Kleinink’s Hip Resurfacing with Dr. Pritchett 2013
March 11, 2013
I am scheduled for a metal on poly with Dr. Pritchett next month after reading success stories and having friends in other states (all males between 49-55) having great success with resurfacing.
June 5, 2013
One week out. About to toss my very cool and blinged out Mobilegs crutches as I don’t really need them. The only trouble is the killer migraine from trying to kick the Nucynta. I tried to stop it at day 3, but the nights can be challenging. I am so glad I made the 3000 mile trip out to SC for Dr. Gross. The scar is small, the bruising: minimal, and best result of all, I am almost walking normally in only 7 days. I didn’t expect a result this good. Wow. I am thankful.
June 9, 2013
I’m at day 10 and feeling fantastic. However, I’m a freak of nature and know that my recovery has a lot to do with being fit, young, and a genetic anomaly. What I can share is some "stuff" that helped me ready for a speedy recovery that might help some of you.

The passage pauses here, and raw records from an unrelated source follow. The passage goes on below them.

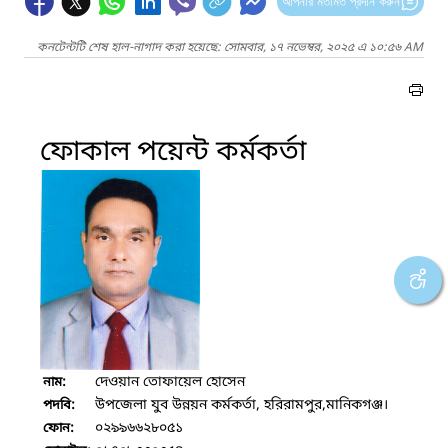
আপনার মতামত প্রদান করুন
কনটেন্টটি শেষ হাল-নাগাদ করা হয়েছে: সোমবার, ১৭ নভেম্বর, ২০২৫ এ ১০:৫৬ AM
ফোকাল পয়েন্ট কর্মকর্তা
দেওয়ান তোফায়েল হোসেন
নাম:
উপজেলা যুব উন্নয়ন কর্মকর্তা, হরিরামপুর,মানিকগঞ্জ।
পদবি:
০২৯৯৬৬২৮০৫১
ফোন: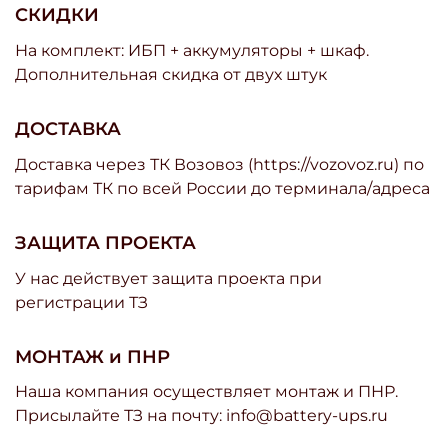
СКИДКИ
На комплект: ИБП + аккумуляторы + шкаф.
Дополнительная скидка от двух штук
ДОСТАВКА
Доставка через ТК Возовоз (https://vozovoz.ru) по
тарифам ТК по всей России до терминала/адреса
ЗАЩИТА ПРОЕКТА
У нас действует защита проекта при
регистрации ТЗ
МОНТАЖ и ПНР
Наша компания осуществляет монтаж и ПНР.
Присылайте ТЗ на почту: info@battery-ups.ru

1. Ice/ Ice machine/elevation: This is the single best thing I can recommend. We had a Polar Care Kodiak at home because of multi-sport teens, so I packed it up and brought it with me and I have used it 4 times a day for these first 10 days with elevation. Catching up on books and movies helps motivate me to ice and elevate. I brought gallon zip locks and got ice after going through security for the 6 hour flight home and iced most of it, moving it around my hip, bum and quad. That helped, too. I am sure ice was what enabled to me start limiting the pain meds at day 4. No need for you to be a martyr, but they give me migraines so I had to find an alternative.
2. Cool Crutches. Mine are Mobilegs: Well designed, light, beautiful and the most comfortable crutches on earth. Kevin Ware’s horrible fracture and the resulting press made me notice his crutches which were a new design. Knowing I had upcoming surgery, I went to several design sites to see what was new in the world of mobility support. Mobis are BOMB! I ordered the extra skins to bling mine up Hawaiian style. Ladies, if you are a crow like me, there is nothing like a little bling to make the whole crutch experience more bearable. Gentleman, there are some cool man designs, too. And they are COMFORTABLE. I practiced for 2 weeks before surgery, after watching the fitting video to make sure they were properly adjusted for me. Practice helped me strengthen my hands, as did the carpel tunnel stretches that REALLY helped.
3. A Great Cane. Style mitigates discomfort. I found an Edwardian black onyx with sterling silver tabs and tips and stabilized with with a rubber cover. It is so beautiful and fun to use. I transition to it on day 9 because I kept forgetting my one crutch so I figured I was ready. A few people at church today asked if it was a sword cane. NOW THAT’S AN IDEA!! I wish I would have thought of that sooner! Might have made TSA interesting, though.
4. Bathroom structural help: The raised seats, well placed support structures and a plan helped me navigate the necessities.
5. Pre-surgery exercise: My prep regime was 5 fold: 1. isometrics, pilates style exercises to strength the area. 2. Hot yoga for flexibility and circulation. 3. walking for fitness. I did three 5 mile hikes with elevation gains a few days before surgery. The down hill wasn’t fun and I did use some Advil, but the uphill really helped me get strong. I was bone on bone for 3 years so I guess I have a high tolerance for pain or a low one for inactivity, but I think staying fit helped me. 4. Deep breathing for oxygenation, blood flow and calm. There are several good sites on the web if you are new to this. 5. Prayer: mine, others, friends, etc… it helped in so many ways seen and unseen. I prayed over Dr. G and the staff (tho they didn’t know I was doing it) and it helped ease my mind as I went for the surgery by myself so it was good to remember G. was with me.